Saturday, August 16, 2008


When Tom Glenne hosted the open mic. at the Free Times Cafe on College st., in Toronto, he would often give this spiel that went something like [serious paraphrasing], "You could all be sitting at home watching the hockey game on television, but instead you came out here to listen to live music." And it would make me think about how amazing it was - this tiny gesture - this going outside, to experience music and community, whether I was performing or just taking it in. And of course I would have to suffer through some whiny or boring or even embarrassing performances, but these amazing things happened there, too. I think above and beyond the individual songs and songwriters I discovered was this sense of community that was created in this very organic way.
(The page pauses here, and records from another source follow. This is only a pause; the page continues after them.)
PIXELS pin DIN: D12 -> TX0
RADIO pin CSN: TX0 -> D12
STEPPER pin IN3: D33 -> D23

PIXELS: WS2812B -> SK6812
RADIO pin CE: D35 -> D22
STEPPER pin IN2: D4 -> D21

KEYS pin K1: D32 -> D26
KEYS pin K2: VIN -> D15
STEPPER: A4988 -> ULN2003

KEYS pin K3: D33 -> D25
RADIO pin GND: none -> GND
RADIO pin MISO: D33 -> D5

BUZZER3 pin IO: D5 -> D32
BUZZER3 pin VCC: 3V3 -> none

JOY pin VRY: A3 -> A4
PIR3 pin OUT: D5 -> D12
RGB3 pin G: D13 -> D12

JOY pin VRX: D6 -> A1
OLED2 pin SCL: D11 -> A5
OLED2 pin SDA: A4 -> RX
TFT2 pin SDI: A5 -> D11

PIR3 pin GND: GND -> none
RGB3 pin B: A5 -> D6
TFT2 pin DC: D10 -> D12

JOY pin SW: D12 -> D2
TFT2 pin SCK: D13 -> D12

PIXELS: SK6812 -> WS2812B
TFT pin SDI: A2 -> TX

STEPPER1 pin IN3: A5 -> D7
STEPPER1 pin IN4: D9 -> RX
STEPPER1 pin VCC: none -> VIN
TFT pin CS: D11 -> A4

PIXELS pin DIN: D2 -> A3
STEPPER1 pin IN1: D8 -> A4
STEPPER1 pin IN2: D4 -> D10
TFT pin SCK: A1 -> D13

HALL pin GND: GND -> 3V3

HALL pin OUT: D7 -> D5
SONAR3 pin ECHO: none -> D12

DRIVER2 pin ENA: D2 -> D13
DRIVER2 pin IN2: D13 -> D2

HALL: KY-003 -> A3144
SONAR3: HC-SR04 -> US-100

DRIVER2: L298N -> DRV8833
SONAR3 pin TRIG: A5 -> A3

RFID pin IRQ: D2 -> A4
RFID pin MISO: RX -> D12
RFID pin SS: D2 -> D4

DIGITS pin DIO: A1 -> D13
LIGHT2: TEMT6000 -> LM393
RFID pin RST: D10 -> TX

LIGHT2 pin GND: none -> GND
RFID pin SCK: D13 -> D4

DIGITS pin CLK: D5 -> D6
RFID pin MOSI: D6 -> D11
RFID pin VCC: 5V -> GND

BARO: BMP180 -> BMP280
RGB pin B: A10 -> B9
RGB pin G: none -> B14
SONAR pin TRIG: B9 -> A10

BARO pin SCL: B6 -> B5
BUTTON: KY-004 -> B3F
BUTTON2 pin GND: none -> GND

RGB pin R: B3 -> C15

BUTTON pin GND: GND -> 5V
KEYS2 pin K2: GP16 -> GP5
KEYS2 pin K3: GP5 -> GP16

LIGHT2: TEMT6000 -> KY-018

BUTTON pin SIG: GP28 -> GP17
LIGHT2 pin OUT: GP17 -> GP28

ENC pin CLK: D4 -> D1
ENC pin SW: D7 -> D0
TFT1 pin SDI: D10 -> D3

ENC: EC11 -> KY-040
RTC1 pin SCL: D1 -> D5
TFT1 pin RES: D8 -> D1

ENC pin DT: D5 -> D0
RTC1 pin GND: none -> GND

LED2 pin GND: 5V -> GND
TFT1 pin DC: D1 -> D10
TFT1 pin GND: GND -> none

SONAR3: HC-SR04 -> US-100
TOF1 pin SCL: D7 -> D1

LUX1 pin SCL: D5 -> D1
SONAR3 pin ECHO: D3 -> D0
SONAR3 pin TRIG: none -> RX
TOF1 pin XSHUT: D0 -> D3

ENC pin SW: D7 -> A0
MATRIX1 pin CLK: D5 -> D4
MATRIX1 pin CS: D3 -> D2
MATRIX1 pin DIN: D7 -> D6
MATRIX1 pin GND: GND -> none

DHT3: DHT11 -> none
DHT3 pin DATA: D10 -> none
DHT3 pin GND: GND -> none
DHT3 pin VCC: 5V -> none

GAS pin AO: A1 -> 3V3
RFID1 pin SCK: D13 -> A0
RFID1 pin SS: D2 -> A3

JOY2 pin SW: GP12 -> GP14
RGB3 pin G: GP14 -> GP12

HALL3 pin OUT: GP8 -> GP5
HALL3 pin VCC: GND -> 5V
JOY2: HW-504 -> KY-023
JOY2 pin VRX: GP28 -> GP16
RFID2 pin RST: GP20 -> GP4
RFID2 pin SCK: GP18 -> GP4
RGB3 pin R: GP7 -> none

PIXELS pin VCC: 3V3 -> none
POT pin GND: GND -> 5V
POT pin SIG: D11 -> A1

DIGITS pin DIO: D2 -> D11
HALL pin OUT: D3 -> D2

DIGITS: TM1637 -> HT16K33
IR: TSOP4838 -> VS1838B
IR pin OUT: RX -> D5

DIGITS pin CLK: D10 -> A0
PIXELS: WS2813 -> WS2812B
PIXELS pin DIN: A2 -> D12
People met future band mates and friends on these Monday nights, arriving as early as six o'clock in the evening to ensure themselves a spot on the list that was almost always filled by the time the evening started at eight. For several months I was in attendance almost every Monday, lugging my guitar home to Etobicoke at the end of the night in time to get barely enough sleep to face Tuesday. Showcases were also held there, one evening a month, featuring four open mic. performers in what was often their first real gig. It was something that the open mic. hosts organized. Musicians waited for their own turns attentively and quietly. It was such a welcoming environment for songwriters, like myself, who were fairly new at performing in front of an audience and even at playing their instruments. More experienced musicians often used Monday nights to try out new material in front of an attentive audience.

Despite my long and comfortable relationship with the Granite Brewery and Ginger's Tavern, in Halifax, I have only ever been a kinda sorta regular at their own Monday night open mic., "Stage Fright," mostly just because Monday has historically been the one evening I have wanted very much to just go home after work. I am not someone who goes home and comes back. I stick it out or I go to bed, and the hours between six and ten seem like a lot and Monday is usually my most sensible day for thinking that way.

But there is clearly a community of musicians who have come together and out of "Stage Fright."

Tonight, Bend the River released their first CD, Revolt of Angels, which they actually recorded in the venue over the winter. The songs on this album were all written by Ronok Sarkar, with the exception of one song co-written by Ronok and the band's drummer and "Stage Fright" host RJ Donovan. The band also includes Adam Fine, Jonathan Andrews, and Matt Myer, with assistance from Evan Kolvoord, Bill Travis, Erin Costelo, and Kevin Corbett. Opening for Bend the River were Erin Costello and former open mic. regular, Jon McKiel. It's unclear to me exactly how all of these musicians found one another, but it seems that Monday nights at Ginger's was indeed the springboard for these friendships and collaborations.

It was an amazing show, let me please state that for the record, even though that's not really what this blog entry is about. I can't wait until these guys are so fucking HUGE, and I can be all "I told you so," 'cause the world is just a terrible, unfair, stupid place if that doesn't happen.

I made some friends at the Free Times, I found some people to sing with, to share gigs with. I appreciated the camaraderie and the recognition. It is some thing to be known, to be "regular."

And the musicians themselves. There is something so intimate and lucky about being in that room, being so close to someone so earnestly, and of course in the best instances, so masterfully, playing their songs like that. Live! You never know what will get lost or altered on the recording. You never know that they'll even make a recording. An original song is a magical, unique piece of work that changes every time it gets played.

Kat Goldman, when she was Kathy Goldman, used to play at the Free Times. She was my favourite. Her lyrics aren't on the internet and thus not so easily paste-able, and so I promise to painstakingly type them all out when I get the chance. But not tonight.